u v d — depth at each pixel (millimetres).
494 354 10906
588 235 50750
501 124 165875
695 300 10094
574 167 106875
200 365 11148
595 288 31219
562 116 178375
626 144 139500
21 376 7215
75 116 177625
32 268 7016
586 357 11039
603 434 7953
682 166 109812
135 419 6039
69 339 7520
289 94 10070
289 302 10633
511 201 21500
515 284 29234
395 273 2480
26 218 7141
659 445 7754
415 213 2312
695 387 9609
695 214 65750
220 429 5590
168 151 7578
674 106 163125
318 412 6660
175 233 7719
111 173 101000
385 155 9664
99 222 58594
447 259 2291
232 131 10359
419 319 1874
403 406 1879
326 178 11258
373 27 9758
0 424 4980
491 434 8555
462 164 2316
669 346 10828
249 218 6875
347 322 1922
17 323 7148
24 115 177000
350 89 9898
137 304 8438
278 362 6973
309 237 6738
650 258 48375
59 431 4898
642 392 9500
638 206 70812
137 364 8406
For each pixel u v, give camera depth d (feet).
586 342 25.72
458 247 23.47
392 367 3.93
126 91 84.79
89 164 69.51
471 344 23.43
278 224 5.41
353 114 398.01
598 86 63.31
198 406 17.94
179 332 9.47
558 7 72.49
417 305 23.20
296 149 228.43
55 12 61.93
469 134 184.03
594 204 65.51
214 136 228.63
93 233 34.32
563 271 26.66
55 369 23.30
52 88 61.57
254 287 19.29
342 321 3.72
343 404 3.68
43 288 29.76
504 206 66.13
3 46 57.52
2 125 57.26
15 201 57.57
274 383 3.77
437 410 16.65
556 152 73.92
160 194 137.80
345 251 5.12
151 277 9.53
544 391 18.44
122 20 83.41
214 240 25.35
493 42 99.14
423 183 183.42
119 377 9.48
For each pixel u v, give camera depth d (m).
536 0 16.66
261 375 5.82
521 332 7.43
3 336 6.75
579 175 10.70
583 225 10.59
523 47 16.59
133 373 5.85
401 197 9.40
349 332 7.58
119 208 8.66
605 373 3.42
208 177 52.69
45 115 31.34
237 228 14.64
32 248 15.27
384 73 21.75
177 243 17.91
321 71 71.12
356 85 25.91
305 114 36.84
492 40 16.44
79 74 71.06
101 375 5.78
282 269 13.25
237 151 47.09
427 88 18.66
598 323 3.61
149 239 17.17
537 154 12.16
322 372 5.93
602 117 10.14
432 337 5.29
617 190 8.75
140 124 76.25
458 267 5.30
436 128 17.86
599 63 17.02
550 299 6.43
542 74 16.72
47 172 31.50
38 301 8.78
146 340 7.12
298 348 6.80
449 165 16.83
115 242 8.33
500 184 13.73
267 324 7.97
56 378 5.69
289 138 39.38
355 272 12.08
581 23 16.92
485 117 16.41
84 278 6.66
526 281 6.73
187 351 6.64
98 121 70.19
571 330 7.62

Task item >>
Set the lines down exactly, from the first line of the records to the line where "395 273 2480" appears, with both ends kept.

Answer box >>
u v d — depth at each pixel (millimetres).
494 354 10906
588 235 50750
501 124 165875
695 300 10094
574 167 106875
200 365 11148
595 288 31219
562 116 178375
626 144 139500
21 376 7215
75 116 177625
32 268 7016
586 357 11039
603 434 7953
682 166 109812
135 419 6039
69 339 7520
289 94 10070
289 302 10633
511 201 21500
515 284 29234
395 273 2480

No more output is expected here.